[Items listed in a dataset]
*** Block opens ***

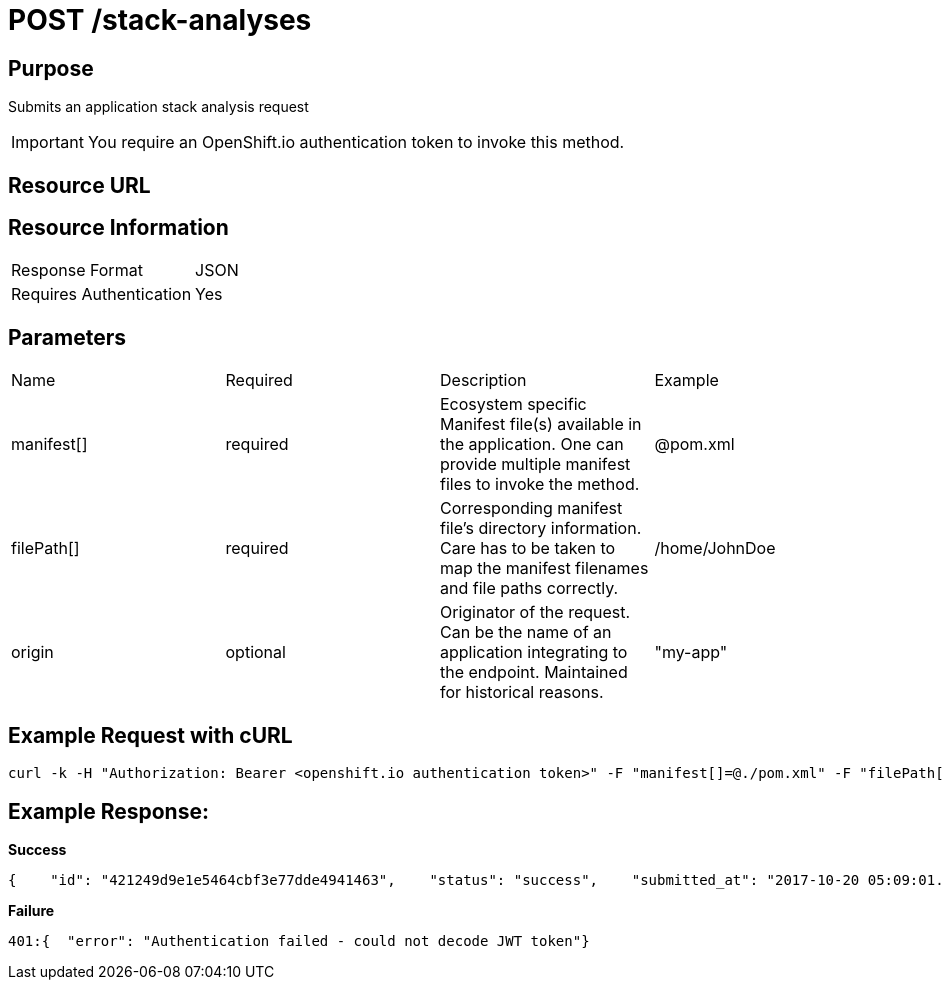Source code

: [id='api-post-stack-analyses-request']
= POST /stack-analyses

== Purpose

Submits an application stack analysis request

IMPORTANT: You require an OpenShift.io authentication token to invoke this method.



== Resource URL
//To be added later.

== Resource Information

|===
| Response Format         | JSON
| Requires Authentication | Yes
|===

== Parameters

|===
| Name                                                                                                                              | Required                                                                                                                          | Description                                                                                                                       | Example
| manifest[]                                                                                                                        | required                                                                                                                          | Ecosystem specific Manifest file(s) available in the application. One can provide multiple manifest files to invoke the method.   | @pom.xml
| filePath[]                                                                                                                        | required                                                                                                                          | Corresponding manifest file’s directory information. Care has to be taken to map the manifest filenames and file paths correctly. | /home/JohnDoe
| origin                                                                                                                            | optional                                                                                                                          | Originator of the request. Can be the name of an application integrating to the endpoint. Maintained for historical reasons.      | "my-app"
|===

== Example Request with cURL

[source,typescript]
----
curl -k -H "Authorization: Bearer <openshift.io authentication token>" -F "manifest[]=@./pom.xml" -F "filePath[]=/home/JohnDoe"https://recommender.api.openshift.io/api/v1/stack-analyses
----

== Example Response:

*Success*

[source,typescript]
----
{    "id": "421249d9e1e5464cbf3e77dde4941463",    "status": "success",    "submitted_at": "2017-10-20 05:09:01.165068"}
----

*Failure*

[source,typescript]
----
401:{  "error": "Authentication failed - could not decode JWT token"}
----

*** Block closes ***
*** Block opens ***

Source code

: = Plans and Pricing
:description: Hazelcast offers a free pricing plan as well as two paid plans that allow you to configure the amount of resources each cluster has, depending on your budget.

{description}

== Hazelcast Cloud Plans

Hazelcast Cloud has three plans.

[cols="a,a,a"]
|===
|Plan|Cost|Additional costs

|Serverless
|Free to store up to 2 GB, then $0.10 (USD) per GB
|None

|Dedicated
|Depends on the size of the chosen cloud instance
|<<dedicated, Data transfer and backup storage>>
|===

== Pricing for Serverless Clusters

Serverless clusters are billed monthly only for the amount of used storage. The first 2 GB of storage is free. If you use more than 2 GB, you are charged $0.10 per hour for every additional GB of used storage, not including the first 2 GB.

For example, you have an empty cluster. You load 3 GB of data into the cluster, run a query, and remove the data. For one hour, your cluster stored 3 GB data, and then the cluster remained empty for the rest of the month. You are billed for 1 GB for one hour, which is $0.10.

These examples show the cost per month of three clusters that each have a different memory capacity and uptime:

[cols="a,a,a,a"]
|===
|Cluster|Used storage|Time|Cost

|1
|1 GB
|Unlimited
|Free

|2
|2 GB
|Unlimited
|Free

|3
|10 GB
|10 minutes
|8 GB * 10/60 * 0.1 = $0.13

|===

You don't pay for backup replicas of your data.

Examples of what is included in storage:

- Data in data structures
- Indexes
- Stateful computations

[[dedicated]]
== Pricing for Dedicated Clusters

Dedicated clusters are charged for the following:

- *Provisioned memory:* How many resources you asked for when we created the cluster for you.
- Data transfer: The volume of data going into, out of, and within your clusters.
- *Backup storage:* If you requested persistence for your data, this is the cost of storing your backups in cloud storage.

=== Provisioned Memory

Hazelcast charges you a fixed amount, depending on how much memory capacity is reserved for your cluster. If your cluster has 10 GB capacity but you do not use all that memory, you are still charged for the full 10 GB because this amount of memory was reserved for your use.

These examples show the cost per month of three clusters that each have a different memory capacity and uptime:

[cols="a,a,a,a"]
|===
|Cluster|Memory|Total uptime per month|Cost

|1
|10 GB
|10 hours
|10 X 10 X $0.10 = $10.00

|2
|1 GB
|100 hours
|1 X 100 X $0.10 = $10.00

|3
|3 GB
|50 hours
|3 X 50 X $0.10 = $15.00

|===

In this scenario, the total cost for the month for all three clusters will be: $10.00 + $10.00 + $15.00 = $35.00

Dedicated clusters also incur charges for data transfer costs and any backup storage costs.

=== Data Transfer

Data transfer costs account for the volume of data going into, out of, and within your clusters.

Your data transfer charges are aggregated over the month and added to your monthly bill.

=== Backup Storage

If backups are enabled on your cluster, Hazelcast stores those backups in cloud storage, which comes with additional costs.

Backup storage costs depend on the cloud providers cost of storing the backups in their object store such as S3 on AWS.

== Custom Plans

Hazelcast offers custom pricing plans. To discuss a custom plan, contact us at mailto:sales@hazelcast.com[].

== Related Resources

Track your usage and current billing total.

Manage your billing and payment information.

*** Block closes ***
*** Block opens ***

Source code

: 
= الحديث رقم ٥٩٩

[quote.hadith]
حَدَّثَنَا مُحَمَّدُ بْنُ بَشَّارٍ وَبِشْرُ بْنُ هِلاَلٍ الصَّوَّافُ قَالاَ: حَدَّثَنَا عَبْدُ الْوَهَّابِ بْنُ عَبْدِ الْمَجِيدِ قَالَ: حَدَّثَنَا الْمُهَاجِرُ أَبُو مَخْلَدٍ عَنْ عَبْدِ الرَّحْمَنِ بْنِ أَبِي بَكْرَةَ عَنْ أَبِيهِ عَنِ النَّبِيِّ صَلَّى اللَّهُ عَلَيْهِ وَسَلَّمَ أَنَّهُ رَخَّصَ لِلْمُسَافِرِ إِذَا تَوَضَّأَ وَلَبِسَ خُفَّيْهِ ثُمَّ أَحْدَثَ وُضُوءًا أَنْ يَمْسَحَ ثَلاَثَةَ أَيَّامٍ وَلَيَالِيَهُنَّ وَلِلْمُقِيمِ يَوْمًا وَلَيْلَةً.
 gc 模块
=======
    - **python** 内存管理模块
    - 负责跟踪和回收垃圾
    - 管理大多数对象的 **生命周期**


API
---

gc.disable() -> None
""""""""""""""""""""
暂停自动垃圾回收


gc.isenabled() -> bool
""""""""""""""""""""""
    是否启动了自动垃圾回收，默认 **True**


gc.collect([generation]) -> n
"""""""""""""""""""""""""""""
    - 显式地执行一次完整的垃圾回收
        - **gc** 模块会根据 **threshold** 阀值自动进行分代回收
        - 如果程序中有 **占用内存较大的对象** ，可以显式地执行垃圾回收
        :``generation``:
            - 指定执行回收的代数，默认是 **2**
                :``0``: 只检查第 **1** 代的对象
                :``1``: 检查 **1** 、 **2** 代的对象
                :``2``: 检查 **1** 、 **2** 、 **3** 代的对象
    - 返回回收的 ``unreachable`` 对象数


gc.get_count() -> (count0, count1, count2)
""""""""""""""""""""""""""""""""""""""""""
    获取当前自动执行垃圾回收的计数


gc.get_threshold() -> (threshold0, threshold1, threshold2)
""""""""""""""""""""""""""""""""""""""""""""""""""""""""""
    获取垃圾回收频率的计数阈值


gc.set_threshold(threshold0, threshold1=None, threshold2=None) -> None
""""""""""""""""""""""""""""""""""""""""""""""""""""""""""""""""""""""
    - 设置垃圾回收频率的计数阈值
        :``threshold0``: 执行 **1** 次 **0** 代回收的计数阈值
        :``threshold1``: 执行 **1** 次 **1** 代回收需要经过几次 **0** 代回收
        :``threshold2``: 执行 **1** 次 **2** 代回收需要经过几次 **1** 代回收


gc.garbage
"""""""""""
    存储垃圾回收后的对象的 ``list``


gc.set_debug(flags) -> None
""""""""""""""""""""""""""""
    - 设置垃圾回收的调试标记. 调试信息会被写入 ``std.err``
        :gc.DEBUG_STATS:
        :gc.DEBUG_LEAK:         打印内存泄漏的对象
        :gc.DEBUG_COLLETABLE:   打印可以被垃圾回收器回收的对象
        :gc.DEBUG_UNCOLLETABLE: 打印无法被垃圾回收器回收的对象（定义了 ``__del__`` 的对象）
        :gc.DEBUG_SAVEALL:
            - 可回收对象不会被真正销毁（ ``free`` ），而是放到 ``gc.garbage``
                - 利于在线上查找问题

*** Block closes ***

### What you should do
Would you count the lines in the data that include the word "added" and reply with only the number?

### The completed task
2